5,1-4,"{'chunk': 4, 'source': 'https://simple.wikiped...","[-0.026462381705641747, -0.016362832859158516,..."


### Prepare the Embeddings and Upsert to Pinecone

In [6]:
prepped = []

for i, row in tqdm(df.iterrows(), total=df.shape[0]):
    meta = ast.literal_eval(row['metadata'])
    prepped.append({'id':row['id'], 
                    'values':ast.literal_eval(row['values']), 
                    'metadata':meta})
    if len(prepped) >= 250:
        index.upsert(prepped)
        prepped = []


  0%|          | 0/500 [00:00<?, ?it/s]

In [7]:
index.describe_index_stats()

{'dimension': 1536,
 'index_fullness': 0.0,
 'namespaces': {'': {'vector_count': 500}},
 'total_vector_count': 500}

### Connect to OpenAI

In [8]:
OPENAI_API_KEY = utils.get_openai_api_key()
openai_client = OpenAI(api_key=OPENAI_API_KEY)

def get_embeddings(articles, model="text-embedding-ada-002"):
   return openai_client.embeddings.create(input = articles, model=model)

### Run Your Query

In [10]:
query = "Describe the edible fruit produced by several types of trees."

embed = get_embeddings([query])
res = index.query(vector=embed.data[0].embedding, top_k=3, include_metadata=True)
text = [r['metadata']['text'] for r in res['matches']]
print('\n'.join(text))


Apple is the edible fruit of a number of trees, known for this juicy, green or red fruits. The tree (Malus spp.) is grown worldwide.

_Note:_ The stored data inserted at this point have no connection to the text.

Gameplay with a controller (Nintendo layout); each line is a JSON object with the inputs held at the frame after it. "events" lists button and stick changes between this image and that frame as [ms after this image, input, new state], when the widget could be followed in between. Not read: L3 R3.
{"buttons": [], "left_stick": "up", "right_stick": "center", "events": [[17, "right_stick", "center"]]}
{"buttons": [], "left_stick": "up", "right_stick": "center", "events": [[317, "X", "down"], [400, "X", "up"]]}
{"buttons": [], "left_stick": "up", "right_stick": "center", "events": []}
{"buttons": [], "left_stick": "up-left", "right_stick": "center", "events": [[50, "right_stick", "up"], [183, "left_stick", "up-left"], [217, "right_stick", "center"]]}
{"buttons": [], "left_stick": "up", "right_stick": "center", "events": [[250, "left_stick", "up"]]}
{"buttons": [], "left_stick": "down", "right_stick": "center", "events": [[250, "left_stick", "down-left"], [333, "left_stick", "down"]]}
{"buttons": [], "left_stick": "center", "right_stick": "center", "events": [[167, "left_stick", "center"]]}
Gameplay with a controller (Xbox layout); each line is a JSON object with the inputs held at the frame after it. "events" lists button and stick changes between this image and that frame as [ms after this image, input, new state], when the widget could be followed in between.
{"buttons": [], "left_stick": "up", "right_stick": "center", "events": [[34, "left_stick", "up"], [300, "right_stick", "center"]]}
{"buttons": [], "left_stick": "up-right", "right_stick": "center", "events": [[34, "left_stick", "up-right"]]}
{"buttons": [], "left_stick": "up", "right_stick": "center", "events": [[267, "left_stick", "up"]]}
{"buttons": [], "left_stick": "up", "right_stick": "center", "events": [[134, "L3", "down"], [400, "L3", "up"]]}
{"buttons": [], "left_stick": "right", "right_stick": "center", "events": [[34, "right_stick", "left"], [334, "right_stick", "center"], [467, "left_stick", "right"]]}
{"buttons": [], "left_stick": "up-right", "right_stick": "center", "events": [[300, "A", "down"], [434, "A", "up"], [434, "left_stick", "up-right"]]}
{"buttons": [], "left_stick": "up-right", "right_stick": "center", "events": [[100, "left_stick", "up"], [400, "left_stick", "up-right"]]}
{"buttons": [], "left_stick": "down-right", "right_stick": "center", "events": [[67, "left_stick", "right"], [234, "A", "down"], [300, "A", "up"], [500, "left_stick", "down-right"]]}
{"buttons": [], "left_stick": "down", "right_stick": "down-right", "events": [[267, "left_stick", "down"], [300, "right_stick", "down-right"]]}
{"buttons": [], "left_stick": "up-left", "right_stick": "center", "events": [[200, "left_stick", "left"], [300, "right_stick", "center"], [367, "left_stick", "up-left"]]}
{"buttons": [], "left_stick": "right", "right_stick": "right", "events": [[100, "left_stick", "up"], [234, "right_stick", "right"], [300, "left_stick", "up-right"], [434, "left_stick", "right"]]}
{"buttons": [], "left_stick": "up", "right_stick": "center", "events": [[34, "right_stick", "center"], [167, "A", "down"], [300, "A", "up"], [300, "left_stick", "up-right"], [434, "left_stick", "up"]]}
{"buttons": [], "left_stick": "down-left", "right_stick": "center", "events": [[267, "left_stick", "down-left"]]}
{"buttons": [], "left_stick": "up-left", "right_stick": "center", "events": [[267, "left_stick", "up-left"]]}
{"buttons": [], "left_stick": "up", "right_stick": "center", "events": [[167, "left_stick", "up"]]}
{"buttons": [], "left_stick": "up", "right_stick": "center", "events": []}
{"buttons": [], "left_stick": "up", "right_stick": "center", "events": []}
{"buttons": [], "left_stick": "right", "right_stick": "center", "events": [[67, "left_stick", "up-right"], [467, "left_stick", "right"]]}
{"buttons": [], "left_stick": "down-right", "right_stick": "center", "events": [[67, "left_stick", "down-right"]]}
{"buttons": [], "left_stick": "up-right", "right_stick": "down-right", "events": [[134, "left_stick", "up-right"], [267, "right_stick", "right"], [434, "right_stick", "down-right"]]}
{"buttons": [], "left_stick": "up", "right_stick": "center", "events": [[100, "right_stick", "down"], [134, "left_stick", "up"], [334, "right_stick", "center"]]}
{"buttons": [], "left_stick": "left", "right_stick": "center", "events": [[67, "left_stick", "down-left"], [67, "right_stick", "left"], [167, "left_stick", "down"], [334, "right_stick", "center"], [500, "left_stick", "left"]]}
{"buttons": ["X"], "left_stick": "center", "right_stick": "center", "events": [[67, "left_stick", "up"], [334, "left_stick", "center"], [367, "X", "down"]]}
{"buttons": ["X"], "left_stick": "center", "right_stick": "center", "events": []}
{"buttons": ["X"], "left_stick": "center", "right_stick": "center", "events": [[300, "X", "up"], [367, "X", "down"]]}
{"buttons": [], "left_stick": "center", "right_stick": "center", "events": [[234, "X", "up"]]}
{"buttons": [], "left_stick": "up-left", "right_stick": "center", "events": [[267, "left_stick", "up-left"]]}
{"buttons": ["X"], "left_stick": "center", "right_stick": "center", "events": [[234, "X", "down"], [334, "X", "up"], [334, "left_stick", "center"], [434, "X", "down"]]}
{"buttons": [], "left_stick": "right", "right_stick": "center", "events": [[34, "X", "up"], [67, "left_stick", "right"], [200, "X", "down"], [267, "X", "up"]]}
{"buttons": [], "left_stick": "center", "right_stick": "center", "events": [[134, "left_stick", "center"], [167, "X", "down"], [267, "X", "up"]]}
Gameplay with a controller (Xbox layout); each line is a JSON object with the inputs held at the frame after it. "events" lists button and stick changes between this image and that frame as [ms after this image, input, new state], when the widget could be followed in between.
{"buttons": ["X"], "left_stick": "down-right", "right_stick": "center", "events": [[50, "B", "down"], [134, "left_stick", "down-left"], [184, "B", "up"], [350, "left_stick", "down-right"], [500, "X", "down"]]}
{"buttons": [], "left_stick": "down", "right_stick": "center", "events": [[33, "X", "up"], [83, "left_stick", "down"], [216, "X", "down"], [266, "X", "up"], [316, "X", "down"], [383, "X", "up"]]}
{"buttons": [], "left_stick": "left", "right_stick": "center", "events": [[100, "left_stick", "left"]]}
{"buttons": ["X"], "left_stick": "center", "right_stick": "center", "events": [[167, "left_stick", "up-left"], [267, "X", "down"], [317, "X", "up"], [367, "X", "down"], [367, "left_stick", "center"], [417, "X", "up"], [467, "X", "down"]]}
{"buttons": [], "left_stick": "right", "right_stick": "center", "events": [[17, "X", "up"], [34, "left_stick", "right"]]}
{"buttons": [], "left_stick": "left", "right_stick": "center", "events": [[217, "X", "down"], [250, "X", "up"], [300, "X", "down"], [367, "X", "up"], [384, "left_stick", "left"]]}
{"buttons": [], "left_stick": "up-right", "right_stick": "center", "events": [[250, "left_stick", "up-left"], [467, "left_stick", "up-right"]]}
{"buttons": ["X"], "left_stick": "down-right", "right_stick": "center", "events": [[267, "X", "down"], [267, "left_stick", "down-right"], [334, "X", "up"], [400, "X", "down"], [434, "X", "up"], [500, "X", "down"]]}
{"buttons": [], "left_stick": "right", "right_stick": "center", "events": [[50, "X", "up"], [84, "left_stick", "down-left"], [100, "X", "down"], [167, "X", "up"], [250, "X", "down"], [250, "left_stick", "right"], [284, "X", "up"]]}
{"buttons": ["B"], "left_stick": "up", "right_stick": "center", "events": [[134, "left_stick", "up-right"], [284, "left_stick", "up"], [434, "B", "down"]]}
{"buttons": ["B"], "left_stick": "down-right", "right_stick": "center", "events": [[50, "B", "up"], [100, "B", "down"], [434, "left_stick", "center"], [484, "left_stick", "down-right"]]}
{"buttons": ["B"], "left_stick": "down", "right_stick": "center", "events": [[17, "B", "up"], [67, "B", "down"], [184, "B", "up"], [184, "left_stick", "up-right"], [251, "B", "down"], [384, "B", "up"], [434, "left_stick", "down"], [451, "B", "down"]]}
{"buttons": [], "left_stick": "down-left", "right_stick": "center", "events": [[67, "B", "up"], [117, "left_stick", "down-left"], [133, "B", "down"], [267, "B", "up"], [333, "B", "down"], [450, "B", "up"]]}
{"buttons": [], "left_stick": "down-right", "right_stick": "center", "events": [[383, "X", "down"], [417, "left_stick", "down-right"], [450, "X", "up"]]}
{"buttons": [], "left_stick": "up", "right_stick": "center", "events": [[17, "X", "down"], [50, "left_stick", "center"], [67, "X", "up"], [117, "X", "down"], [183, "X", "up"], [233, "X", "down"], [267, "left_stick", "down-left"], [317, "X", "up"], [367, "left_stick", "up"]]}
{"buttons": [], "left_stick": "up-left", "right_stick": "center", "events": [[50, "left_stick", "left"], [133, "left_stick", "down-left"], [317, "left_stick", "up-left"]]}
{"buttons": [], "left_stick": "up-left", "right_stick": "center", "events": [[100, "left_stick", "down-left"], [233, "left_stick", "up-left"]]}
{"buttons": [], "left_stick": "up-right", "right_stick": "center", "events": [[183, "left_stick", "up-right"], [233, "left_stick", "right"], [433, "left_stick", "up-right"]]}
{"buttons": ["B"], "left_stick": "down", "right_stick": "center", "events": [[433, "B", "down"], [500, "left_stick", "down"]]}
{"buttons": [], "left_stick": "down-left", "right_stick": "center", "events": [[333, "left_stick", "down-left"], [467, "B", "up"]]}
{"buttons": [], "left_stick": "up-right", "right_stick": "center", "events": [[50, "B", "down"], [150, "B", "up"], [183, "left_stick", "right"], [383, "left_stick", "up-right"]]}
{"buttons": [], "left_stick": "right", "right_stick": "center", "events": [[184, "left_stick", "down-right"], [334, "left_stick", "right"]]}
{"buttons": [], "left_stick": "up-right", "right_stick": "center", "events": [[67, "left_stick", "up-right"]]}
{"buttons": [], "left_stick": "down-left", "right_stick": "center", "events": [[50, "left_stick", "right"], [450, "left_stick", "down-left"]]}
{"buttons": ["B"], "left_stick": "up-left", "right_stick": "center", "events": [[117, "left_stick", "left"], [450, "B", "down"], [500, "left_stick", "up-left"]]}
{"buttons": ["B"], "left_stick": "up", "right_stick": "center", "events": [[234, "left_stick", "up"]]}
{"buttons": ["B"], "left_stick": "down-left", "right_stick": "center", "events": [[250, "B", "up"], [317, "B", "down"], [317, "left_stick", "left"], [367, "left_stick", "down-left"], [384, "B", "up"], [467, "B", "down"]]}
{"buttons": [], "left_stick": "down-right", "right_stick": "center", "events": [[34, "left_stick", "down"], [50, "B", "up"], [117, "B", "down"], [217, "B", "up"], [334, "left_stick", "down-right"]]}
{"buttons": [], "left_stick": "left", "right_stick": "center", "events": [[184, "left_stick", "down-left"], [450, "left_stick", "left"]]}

Its fruit is low-cost and popular, and is harvested all over the world. 

Applewood is a type of wood that comes from this tree.

The apple tree comes from southern Kazakhstan, Kyrgyzstan, Uzbekistan, and northwestern part of China. Apples have been grown for thousands of years in Asia and Europe. They were brought to North America by European settlers. Apples have religious and mythological significance in many cultures.

Apples are generally propagated by grafting, although wild apples grow readily from seed. Apple trees are large if grown from seed, but small if grafted onto roots (rootstock). There are more than 10000 known cultivars of apples, with a range of desired characteristics. Different cultivars are bred for various tastes and uses: cooking, eating raw and cider production are the most common uses. 

Trees and fruit are attacked by fungi, bac

### Build the Prompt

In [14]:
query = "write an article titled: Apple, the edible fruit of various trees?"
embed = get_embeddings([query])
res = index.query(vector=embed.data[0].embedding, top_k=3, include_metadata=True)

contexts = [
    x['metadata']['text'] for x in res['matches']
]

prompt_start = (
    "Answer the question based on the context below.\n\n"+
    "Context:\n"
)

prompt_end = (
    f"\n\nQuestion: {query}\nAnswer:"
)

prompt = (
    prompt_start + "\n\n---\n\n".join(contexts) + 
    prompt_end
)

print(prompt)

Answer the question based on the context below.

Context:
Apple is the edible fruit of a number of trees, known for this juicy, green or red fruits. The tree (Malus spp.) is grown worldwide. Its fruit is low-cost and popular, and is harvested all over the world. 

Applewood is a type of wood that comes from this tree.

The apple tree comes from southern Kazakhstan, Kyrgyzstan, Uzbekistan, and northwestern part of China. Apples have been grown for thousands of years in Asia and Europe. They were brought to North America by European settlers. Apples have religious and mythological significance in many cultures.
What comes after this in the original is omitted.